> **Tarefa 1**
Segundo o artigo sobre o DGX Spark, quanto custa este computador da NVIDIA?
> **Tarefa 2**
Continue o artigo sobre o DGX Spark da NVIDIA a partir da última frase apresentada.

NVIDIA coloca à venda o seu pequeno supercomputador para IA

A nova proposta da NVIDIA concentra, num formato de secretária, um equipamento para desenvolvimento e validação de IA que combina computação de até um petaflop, 128 GB de memória unificada e a pilha de software da empresa.
17 de Outubro, 2025

Concebido para executar cargas de trabalho de IA nas mãos de programadores especializados nesta área, o DGX Spark é um potente computador de secretária num tamanho muito compacto, com hardware muito orientado para lidar com modelos de linguagem grande de forma eficiente e, daí, também o seu elevado preço, que ascende a 3.999 dólares.

A empresa apresenta este modelo como uma nova categoria de computador para lidar com cargas de trabalho de IA que excedem a capacidade dos PCs e estações de trabalho convencionais, ao mesmo tempo que procura aproximar estes projetos de ambientes locais sem a necessidade de recorrer sempre ao centro de dados ou à cloud.

No entanto, existem equipamentos informáticos que possuem hardware orientado para a execução de aplicações de IA, embora geralmente na periferia da rede (edge), para aplicações industriais e com menor potência, como os das empresas especializadas Cincoze ou Syslogic.

Em termos de arquitetura, o DGX Spark baseia-se no superchip Grace Blackwell GB10, que reúne CPU, GPU, rede e bibliotecas CUDA dentro da mesma plataforma. A NVIDIA declara um desempenho de até um petaflop em IA e 128 GB de memória unificada com coerência CPU-GPU, o que permite que ambos os processadores partilhem o mesmo espaço de memória, evitando ter de fazer cópias de dados entre eles.

Esta abordagem, reforçada pelo NVLink-C2C (que a empresa coloca em cinco vezes a largura de banda do barramento PCIe de quinta geração) e pelo ConnectX-7 a 200 Gb/s, foi concebida para acelerar fluxos de trabalho que combinam treino leve, ajuste fino e inferência.

Imagem: Comparação entre o modelo atual e um de quase uma década atrás da mesma empresa 

De acordo com a NVIDIA, esta configuração permite executar, localmente, inferência com modelos de até 200 mil milhões de parâmetros e ajustar modelos de até 70 mil milhões.

A proposta não se limita ao hardware, uma vez que o DGX Spark vem com a pilha de software da NVIDIA pré-instalada para começar a trabalhar desde o primeiro momento. Entre os recursos citados pela empresa estão modelos, bibliotecas e microsserviços NVIDIA NIM, com exemplos de uso que incluem a personalização de modelos FLUX.1 da Black Forest Labs para melhorar a geração de imagens, a criação de agentes de pesquisa e resumo visual com o modelo de linguagem de visão Cosmos Reason, ou a implantação de um chatbot baseado em Qwen3 otimizado para este sistema.

> **Material de base**
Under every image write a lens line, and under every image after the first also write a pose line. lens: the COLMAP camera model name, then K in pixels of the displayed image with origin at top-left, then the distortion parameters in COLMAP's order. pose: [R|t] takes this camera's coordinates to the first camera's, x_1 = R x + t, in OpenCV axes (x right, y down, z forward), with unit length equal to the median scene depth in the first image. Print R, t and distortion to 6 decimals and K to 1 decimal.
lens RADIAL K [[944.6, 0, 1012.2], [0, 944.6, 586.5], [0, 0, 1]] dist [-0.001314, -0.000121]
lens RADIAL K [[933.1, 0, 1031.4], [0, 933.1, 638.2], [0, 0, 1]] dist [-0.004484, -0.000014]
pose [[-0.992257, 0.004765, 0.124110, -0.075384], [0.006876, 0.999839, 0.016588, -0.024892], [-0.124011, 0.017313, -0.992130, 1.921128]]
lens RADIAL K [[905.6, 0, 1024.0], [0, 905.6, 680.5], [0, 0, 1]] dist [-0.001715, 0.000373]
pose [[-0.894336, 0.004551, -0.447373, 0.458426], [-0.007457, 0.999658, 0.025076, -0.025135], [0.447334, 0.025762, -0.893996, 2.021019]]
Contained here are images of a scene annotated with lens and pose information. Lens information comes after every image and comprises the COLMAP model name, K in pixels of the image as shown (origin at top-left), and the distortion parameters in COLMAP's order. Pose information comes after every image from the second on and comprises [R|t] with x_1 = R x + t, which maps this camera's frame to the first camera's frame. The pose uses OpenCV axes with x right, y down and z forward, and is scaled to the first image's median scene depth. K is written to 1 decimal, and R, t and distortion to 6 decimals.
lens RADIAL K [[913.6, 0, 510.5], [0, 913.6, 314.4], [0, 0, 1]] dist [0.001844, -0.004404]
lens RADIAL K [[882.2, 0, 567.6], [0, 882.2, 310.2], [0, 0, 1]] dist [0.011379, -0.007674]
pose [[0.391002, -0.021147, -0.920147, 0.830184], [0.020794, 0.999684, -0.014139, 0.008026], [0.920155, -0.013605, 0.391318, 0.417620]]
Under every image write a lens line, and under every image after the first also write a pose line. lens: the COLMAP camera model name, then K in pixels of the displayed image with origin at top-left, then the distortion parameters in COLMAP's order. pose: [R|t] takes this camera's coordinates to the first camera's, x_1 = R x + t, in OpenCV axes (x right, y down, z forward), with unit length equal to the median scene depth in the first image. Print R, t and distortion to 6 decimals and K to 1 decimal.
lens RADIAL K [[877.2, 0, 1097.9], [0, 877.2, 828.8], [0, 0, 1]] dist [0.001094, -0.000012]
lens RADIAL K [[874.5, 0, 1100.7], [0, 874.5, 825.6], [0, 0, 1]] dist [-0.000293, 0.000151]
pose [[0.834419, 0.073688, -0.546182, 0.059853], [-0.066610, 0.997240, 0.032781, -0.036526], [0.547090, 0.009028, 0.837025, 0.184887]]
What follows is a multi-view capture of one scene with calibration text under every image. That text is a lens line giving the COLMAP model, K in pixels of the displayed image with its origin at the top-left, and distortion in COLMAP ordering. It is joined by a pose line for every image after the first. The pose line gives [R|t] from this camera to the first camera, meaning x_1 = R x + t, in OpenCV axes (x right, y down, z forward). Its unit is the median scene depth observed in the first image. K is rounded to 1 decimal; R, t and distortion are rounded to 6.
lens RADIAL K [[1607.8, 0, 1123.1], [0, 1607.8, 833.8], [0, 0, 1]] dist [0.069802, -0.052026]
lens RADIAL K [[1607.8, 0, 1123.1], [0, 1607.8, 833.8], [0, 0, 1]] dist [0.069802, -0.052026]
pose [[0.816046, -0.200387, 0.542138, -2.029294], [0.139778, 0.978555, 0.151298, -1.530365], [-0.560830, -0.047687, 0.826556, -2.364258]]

> **Resposta 1**
3.999 dólares.

> **Resposta 2**
O objetivo é facilitar às equipas de TI e aos programadores um ambiente de testes no qual validar pipelines de IA antes de escalar para produção e para uma infraestrutura maior.

O canal de distribuição mundial deste computador já está ativo desde a última quarta-feira, 15 de outubro, e pode ser adquirido através do NVIDIA.com, além de que outras marcas como Lenovo, Dell, MSI ou Acer também estão a lançar no mercado, por estas alturas, equipamentos equivalentes que têm a mesma finalidade e o mesmo público-alvo.

Nos Estados Unidos, além disso, este equipamento também poderá ser adquirido nas lojas físicas da cadeia Micro Center.

No seu lançamento comercial, a NVIDIA destaca que organizações como Anaconda, Cadence, ComfyUI, Docker, Google, Hugging Face, JetBrains, LM Studio, Meta, Microsoft, Ollama ou Roboflow estão a testar e a validar as suas ferramentas para este ambiente, e cita o NYU Global AI Frontier Lab como um dos centros de investigação que pré-visualizou o equipamento para impulsionar os seus desenvolvimentos. A empresa destaca que estes primeiros destinatários trabalham na otimização de modelos e software na plataforma para acelerar a sua adoção na comunidade de programadores.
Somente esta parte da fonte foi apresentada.